● **Что нужно сделать**:
a) Перескажите в виде списка абзац текста страницы, начинающийся словами «Максим Васюнов родился», сохранив его основные факты.
b) Покажите все строки, в которых встречается слово «major».

**** Текст страницы ****

Об авторе | Максим Васюнов родился в 1988 году в Нижнем Тагиле, выпускник факультета журналистики Уральского государственного университета им. М. Горького, телевизионный журналист, автор документальных фильмов, участник Форума молодых писателей России, стран СНГ и зарубежья (Ульяновск, 2018, 2019). Литературные публикации в журналах «Урал», «Крым», «Юность», «Наш современник», автор сборника стихотворений «От стрекозы до луны» (Калуга, 2019). В № 3 «Знамени» за 2020 год был опубликован очерк «В деревне тишина — синоним красоты». С февраля 2020 года — главный редактор газеты «Козельск».
Побег из Шоушенка
Первое время только ленивый из моих друзей и подписчиков не спросил меня, зачем я согласился возглавить районную газету в далеком и злом (по летописям, да и так…) и в очень древнем (по летописям, да и так…) городе Козельске. Сначала отшучивался, что я — сумасшедший, очень люблю искать проблемы с неприятностями. Не получил их на завтрак — и день потерян. Да и вообще психологи мне сказали: твое топливо — проблемы, пока ты их решаешь, чувствуешь себя в своей тарелке. Про психологов, впрочем, это не шутка.
Потом я стал к вопросам подходить более серьезно. И однажды в социальной сети назвал настоящую причину того, почему я бросил телевидение и умчался в Козельск. Потому что, по моему убеждению, если и осталась где-то журналистика в стране, то именно в районках.
В остальных местах — пропаганда, желтуха, кровавый ералаш (термин коллег с НТВ) и пошлое шоу. Настоящий ШОУшенк — тюрьма, из которой нормальному человеку хочется сбежать.
Я знаю, о чем говорю. 18 лет из моих 32 связаны с журналистикой, я начинал юным корреспондентом в родном Нижнем Тагиле, тогда там было целое движение юнкоров. Не знаю, есть ли оно сейчас, вряд ли — сегодня в моде юнармии и прочие «объединения», где, впрочем, юнкоров легко путают с юнкерами, — и, слава Богу для их лидеров, потому что, если ребята начнут включать мозг, то будут задавать слишком много неприятных вопросов.
Кстати, задавать слишком много неприятных вопросов — это то, чему нас учили и в кружках юных корреспондентов, и позже на журфаке Уральского университета. Этому же меня учили в журналистских школах Владимир Познер, Андрей Лошак и Марианна Максимовская. Вот только ко времени, когда я перебрался из провинции на федеральные телеканалы, эти уроки оказались неактуальными. Шел 2012 год, цензуры становилось все больше, а после 2014-го и вовсе уже никто не мечтал, что в ближайшие годы кому-то удастся сделать на телевидении что-то хотя бы отчасти независимое и объективное. На моих глазах вводились стоп-листы, запрещались темы, входили во вкус пропагандисты, которые теперь уже не скрывали себя и перемещались по коридорам телецентров с высоко поднятой головой.

**** Исходные строки ****

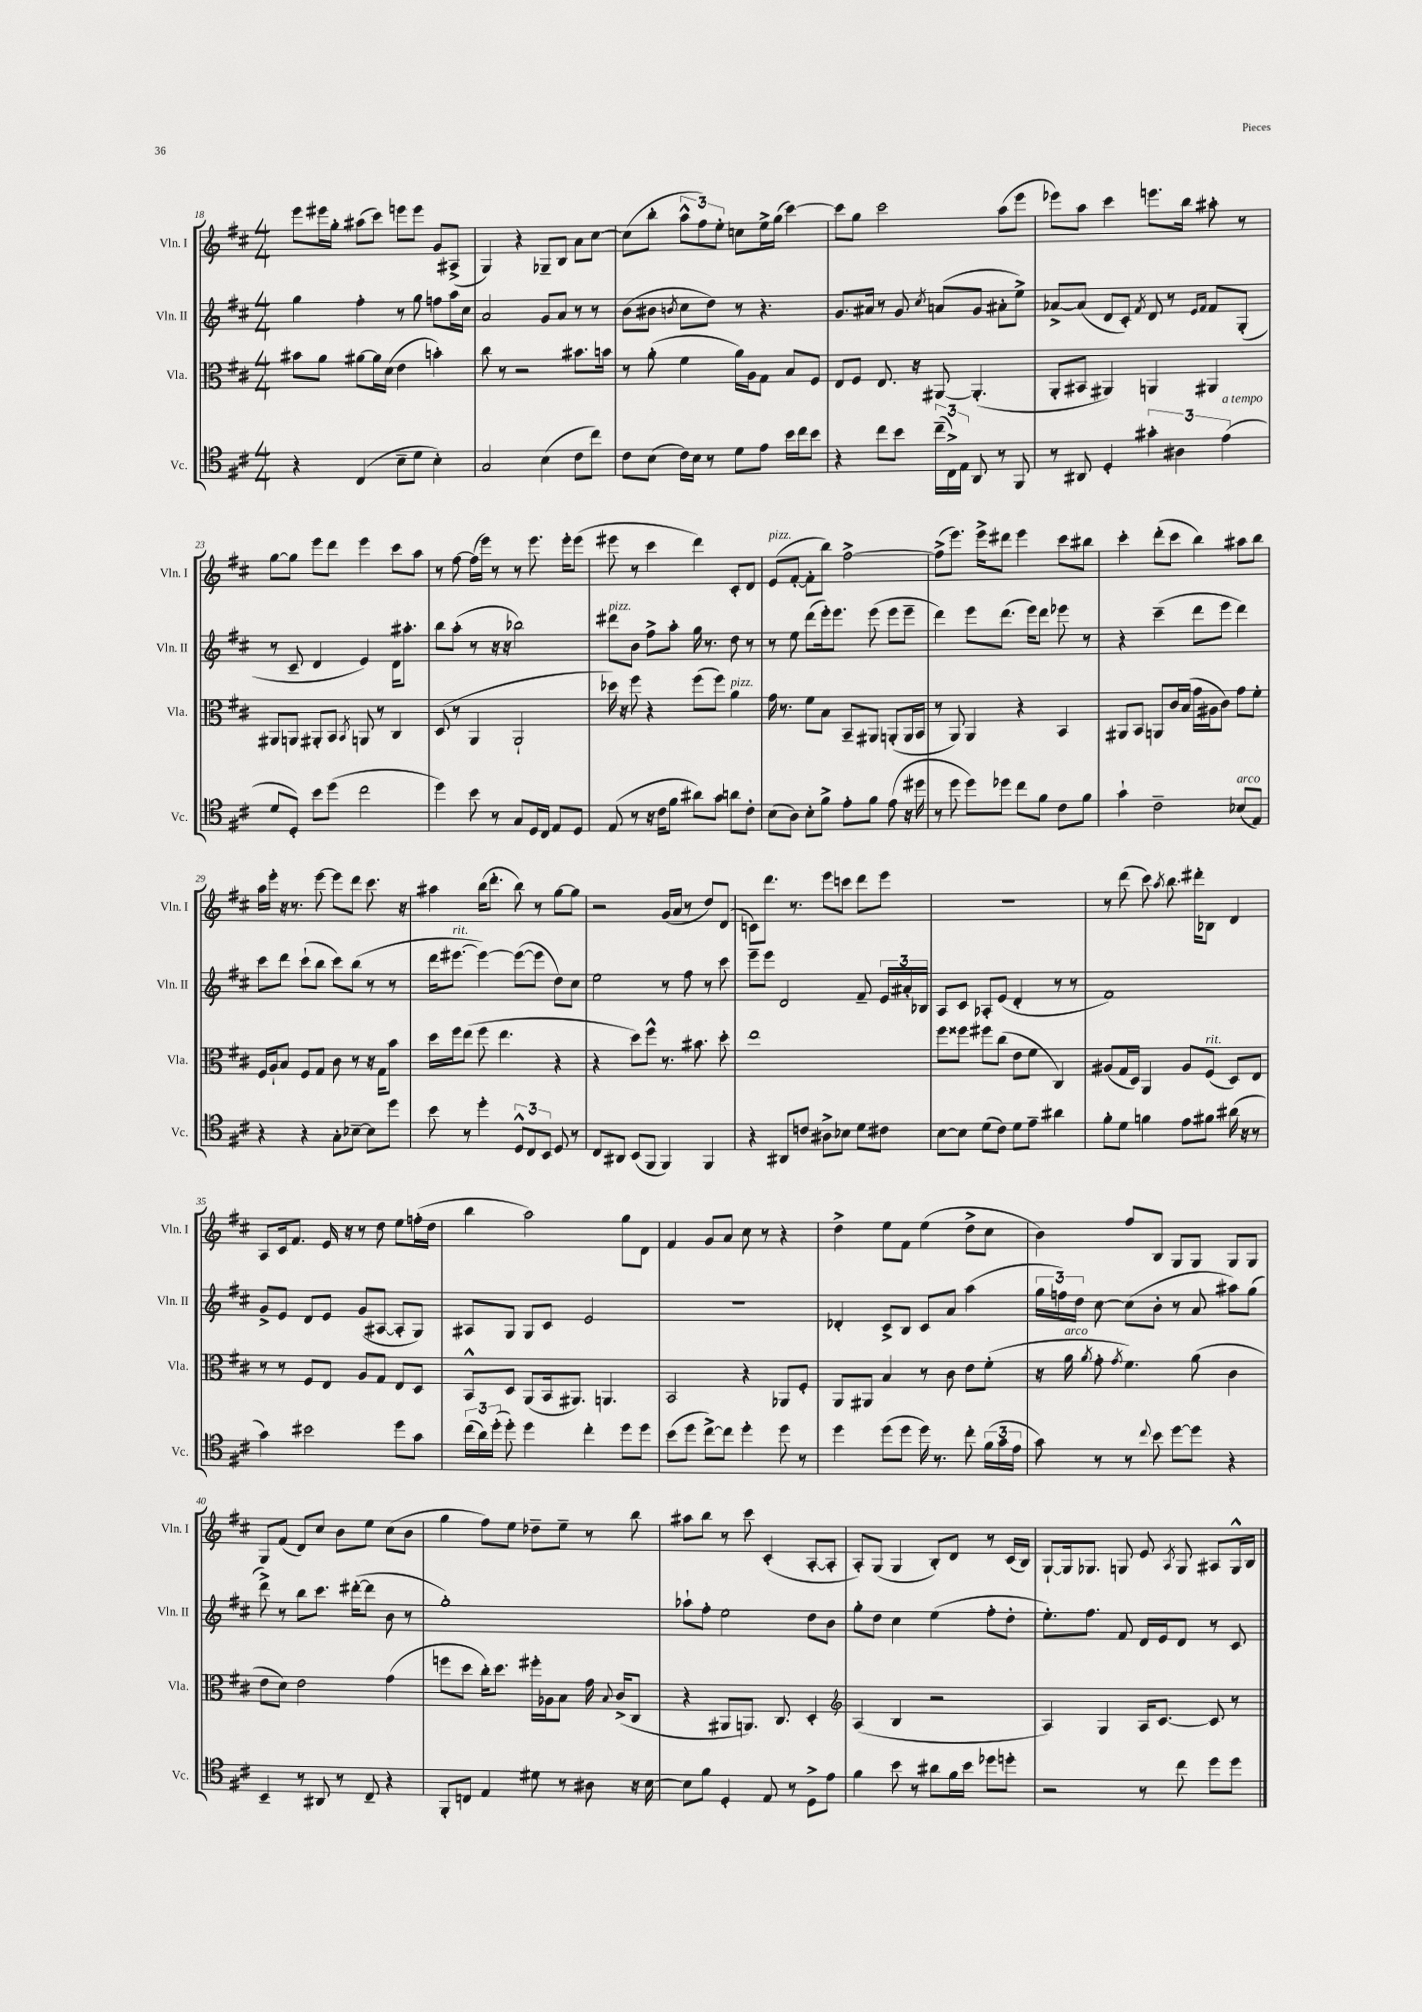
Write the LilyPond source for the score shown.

<<
\new StaffGroup <<
\new Staff = "s0" \with { instrumentName = "Vln. I" shortInstrumentName = "Vln. I" } {
    \clef treble \key d \major \numericTimeSignature \time 4/4
    \autoBeamOff e'''8[ eis'''16 g''16]-. ais''8[( cis'''8]) e'''8[ e'''8] g'8[ ais8]->( |
    g4) r4 ges8[-- b8] a'8[ cis''8]~ |
    cis''8[( b''8]-. \tuplet 3/2 { a''8[-^ fis''8) e''8]-. } c''8[ e''16-> g''16]( cis'''4~) |
    cis'''8[ g''8] cis'''2 a''8[( e'''8] |
    ees'''8[) a''8] cis'''4 e'''8.[ b''16] ais''8-. r8 |
    g''8[~ g''8] e'''8[ d'''8] e'''4 cis'''8[ a''8] |
    r8 fis''8~ fis''16[( e'''16]) r8 r8 e'''8. e'''16[-. e'''8]( |
    eis'''8 r8 cis'''4 d'''4) cis'8[-. d'8] |
    e'8[^\markup { \italic "pizz." }( fis'8]~-. fis'8[-. b''8]) fis''2~-> |
    fis''8[->( e'''8.]) e'''16[-> dis'''8] e'''4 cis'''8[ bis''8] |
    cis'''4-. d'''8[-.( cis'''8] b''4) ais''8[ b''8] |
    a''16[ e'''16]-. r16 r8. e'''8~ e'''8[ d'''8] cis'''8. r16 |
    ais''4 b''16[( d'''8.]-. b''8) r8 g''8[~ g''8] |
    r2 g'16[( a'16] r8 d''8[) d'8]( |
    c'8[) d'''8.] r8. e'''8[ c'''8] d'''8[ e'''8] |
    R1 |
    r8 d'''8( cis'''8) \acciaccatura { a''8 } b''8. dis'''16[-. bes8] d'4 |
    a8[ cis'16 fis'8.] e'16 r16 r8 d''8 e''8[ f''16-.( d''16] |
    b''4 a''2) g''8[ d'8] |
    fis'4 g'8[ a'8] cis''8 r8 r4 |
    d''4-> e''8[ fis'8] e''4( d''8[-> cis''8] |
    b'4) fis''8[ b8] g8[ g8] g8[ g8] |
    g8[ fis'8]( d'8[) cis''8] b'8[ e''8] cis''8[( b'8] |
    g''4 fis''8[) e''8] des''8[-- e''8]-- r8 b''8 |
    ais''8[ b''8] r8 cis'''8 cis'4-.( a8[~-. a8]-. |
    a8[-.) g8]( g4 b8[-.) d'8] r8 cis'16[( b16]) |
    g8[~-! g16 ges8.] g8 e'8 \acciaccatura { a8 } g8 ais8[ g16-^ b16] \bar "|." |
}
\new Staff = "s1" \with { instrumentName = "Vln. II" shortInstrumentName = "Vln. II" } {
    \clef treble \key d \major \numericTimeSignature \time 4/4
    \autoBeamOff g''4 fis''4-. r8 g''8 f''8[ a''16 cis''16] |
    a'2 g'8[ a'8] r8 r8 |
    b'8[( bis'8] \acciaccatura { b'8 } cis''8[ d''8]) r8 r4. |
    g'8.[ ais'16] r8 g'8 \acciaccatura { cis''8 } a'8[( g'8] ais'8[-. e''8]->) |
    aes'8[~-> aes'8]( d'8[ cis'8]-.) \acciaccatura { fis'8 } d'8 r8 \grace { e'16[ fis'16] } fis'8[ g8]-.( |
    r8 cis'8-- d'4 e'4) d'16[ ais''8.]-. |
    b''8[ a''8]-.( r8 r16 r16 bes''2) |
    dis'''8[^\markup { \italic "pizz." } b'8] fis''8[-> a''8]-. g''16 r8. d''8 r8 |
    r8 e''8 d'''8[( e'''16-.) e'''8.] e'''8( e'''8[ e'''8]-- |
    d'''4) e'''8[ d'''8.]( e'''16[) d'''8] ees'''8 r8 |
    r4 cis'''4--( d'''8[ e'''8] d'''4) |
    cis'''8[ d'''8] cis'''8[-!( b''8] cis'''8[) b''8]( r8 r8 |
    d'''16[ eis'''8.]~^\markup { \italic "rit." } eis'''4~) eis'''8[~( eis'''8] d''8[) cis''8] |
    e''2 r8 fis''8 r8 cis'''8 |
    e'''8[-- e'''8] d'2 fis'8-- \tuplet 3/2 { e'16[ ais'16-. bes16] } |
    a8[ cis'8] aes8[-. e'8]( d'4-. r8 r8 |
    fis'1) |
    g'8[-> e'8] d'8[ e'8] g'8[( ais8]~ ais8[-. g8]) |
    ais8[ g8] g8[ cis'8] e'2 |
    R1 |
    des'4-. cis'8[-> b8] cis'8[ a'8] a''4( |
    \tuplet 3/2 { g''16[ f''16) d''16] } cis''8~ cis''8[( b'8]-. r8 a'8 ais''8[) g''8]( |
    d'''8->) r8 b''8[ cis'''8.] dis'''16[~-.( dis'''8] b'8 r8 |
    g''1-.) |
    aes''8[-! fis''8]-. e''2 d''8[ b'8] |
    g''8[-. d''8] cis''4 e''4( fis''8[-. d''8]-. |
    e''8.[-.) fis''8.] fis'8 d'16[ e'16 d'8] r8 cis'8 \bar "|." |
}
\new Staff = "s2" \with { instrumentName = "Vla." shortInstrumentName = "Vla." } {
    \clef alto \key d \major \numericTimeSignature \time 4/4
    \autoBeamOff bis'8[ a'8] ais'8[~ ais'16 d'16]( e'4 b'4-.) |
    cis''8 r8 r2 bis'8.[ b'16] |
    r8 a'8-.( fis'4 a'16[) a16 g8] b8[ fis8] |
    e8[ fis8] e8. r16 ais,8~ ais,4.-.( |
    a,8[-. bis,8] ais,4) a,4 ais,4 |
    ais,8[ a,8] ais,8[-. b,8] \acciaccatura { b,8 } a,8 r8 cis4 |
    d8( r8 a,4 a,2-! |
    des''16) r16 fis''8 r4 fis''8[( fis''8]) a'4^\markup { \italic "pizz." } |
    g'16 r8. fis'8[ b8] b,8[-- ais,8] a,8[-.( a,16 b,16] |
    r8 a,8) a,4 r4 b,4 |
    ais,8[ b,8] a,8[ cis'16 b16]( g'16[ ais16 cis'8]) g'8[ fis'8]-. |
    fis16[ a16-! b8] fis8[ g8] cis'8 r8 r16 g16[ b'8] |
    d''16[ fis''16 e''8]( fis''8 e''4. r4 |
    r4 d''8[) fis''8]-^ r8. bis'8. d''8-. |
    e''1 |
    fis''8[ fisis''8] fis''8[ cis''8]( e'8[ fis'8] cis4) |
    ais8[( g16 d16]) a,4 ais8[ fis8]^\markup { \italic "rit." }( d8[) e8] |
    r8 r8 fis8[ e8] a8[ g8] e8[ d8] |
    b,8[-^ d8] a,8[( b,16 ais,8.]) a,4. |
    b,2 r4 aes,8[ fis8]-. |
    a,8[ ais,8] b4 r8 cis'8 e'8[ fis'8]-.( |
    r16 a'16^\markup { \italic "arco" } \acciaccatura { a'8 } g'8-. \acciaccatura { g'8 } fis'4.) a'8( cis'4 |
    e'8[ d'8]) e'2 g'4( |
    f''8[ d''8] cis''16[-.) d''8.] fis''16[-. aes16 b8] g'16 \appoggiatura { b8 } cis'16[->( cis8] |
    r4 ais,8[ a,8.]) cis8. d4-. |
    \clef treble a4( b4 r2 |
    a4) g4 a16[ cis'8.]~ cis'8 r8 \bar "|." |
}
\new Staff = "s3" \with { instrumentName = "Vc." shortInstrumentName = "Vc." } {
    \clef tenor \key d \major \numericTimeSignature \time 4/4
    \autoBeamOff r4 cis4( b8[-- d'8] b4-.) |
    g2 b4( cis'8[ cis''8]) |
    cis'8[ b8]( cis'16[) b16] r8 d'8[ e'8] b'16[ cis''16 b'8] |
    r4 cis''8[ b'8] \tuplet 3/2 { cis''16[--( cis16->) e16] } a,8 r8 fis,8 |
    r8 ais,8 d4-. \tuplet 3/2 { gis'4-. ais4 e'4^\markup { \italic "a tempo" }( } |
    d'8[ d8]-.) b'8[ d''8]( cis''2 |
    d''4) b'8 r8 g8[ d16 cis16] e8[ d8] |
    e8( r8 r16 cis'16[ fis'8] ais'8[) g'8] a'8[ cis'8]-. |
    b8[( a8]) b8[-. fis'8]-> e'8[-. fis'8] e'8( r16 dis''16 |
    r8 d''8 d''8[) des''8] cis''8[ fis'8] cis'8[ fis'8] |
    g'4-! cis'2-- bes8[^\markup { \italic "arco" }( e8]) |
    r4 r4 g8[-. bes8]~-- bes8[ d''8] |
    b'8 r8 d''4-. \tuplet 3/2 { d8[-^ cis8 b,8] } d8 r8 |
    cis8[ ais,8] b,8[( fis,8] fis,4) fis,4 |
    r4 ais,8[ c'8] ais8[-> bes8] d'8[ cis'8] |
    b8[~ b8] d'8[( cis'8]) d'8[ e'8]-- ais'4 |
    fis'8[-. d'8] f'4 e'8[ fis'8] ais'16( r16 r8 |
    g'4) bis'2 d''8[ g'8] |
    \tuplet 3/2 { cis''16[( a'16) d''16]-.( } d''8-.) d''4 cis''4-. d''8[ d''8] |
    b'8[( d''8] cis''8[~->) cis''8] d''4-. d''8 r8 |
    d''4 d''8[( d''8] d''16) r8. cis''8-. \tuplet 3/2 { fis'16[( g'16 e'16] } |
    g'8) r8 r8 \appoggiatura { cis''8 } b'8 d''8[~ d''8] r4 |
    b,4-- r8 ais,8 r8 cis8-- r4 |
    fis,8[-. c8] e4 dis'8 r8 ais8 r16 b16~ |
    b8[ fis'8] d4-. e8 r8 d8[-> e'8] |
    fis'4 b'8 r8 ais'8[ fis'16 b'16] des''8[ d''8]-. |
    r2 r8 cis''8 d''8[ d''8] \bar "|." |
}
>>
>>
\layout { \context { \Score currentBarNumber = #18 } }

****

● **Ответы**:
a)
- Родился в 1988 году в Нижнем Тагиле.
- Окончил факультет журналистики Уральского государственного университета им. М. Горького.
- Телевизионный журналист, автор документальных фильмов.
- Участник Форума молодых писателей России, стран СНГ и зарубежья (Ульяновск, 2018, 2019).
- Публиковался в журналах «Урал», «Крым», «Юность», «Наш современник».
- Автор сборника стихотворений «От стрекозы до луны» (Калуга, 2019).
- В № 3 «Знамени» за 2020 год опубликован его очерк «В деревне тишина — синоним красоты».
- С февраля 2020 года — главный редактор газеты «Козельск».

b)
    \clef treble \key d \major \numericTimeSignature \time 4/4
    \clef treble \key d \major \numericTimeSignature \time 4/4
    \clef alto \key d \major \numericTimeSignature \time 4/4
    \clef tenor \key d \major \numericTimeSignature \time 4/4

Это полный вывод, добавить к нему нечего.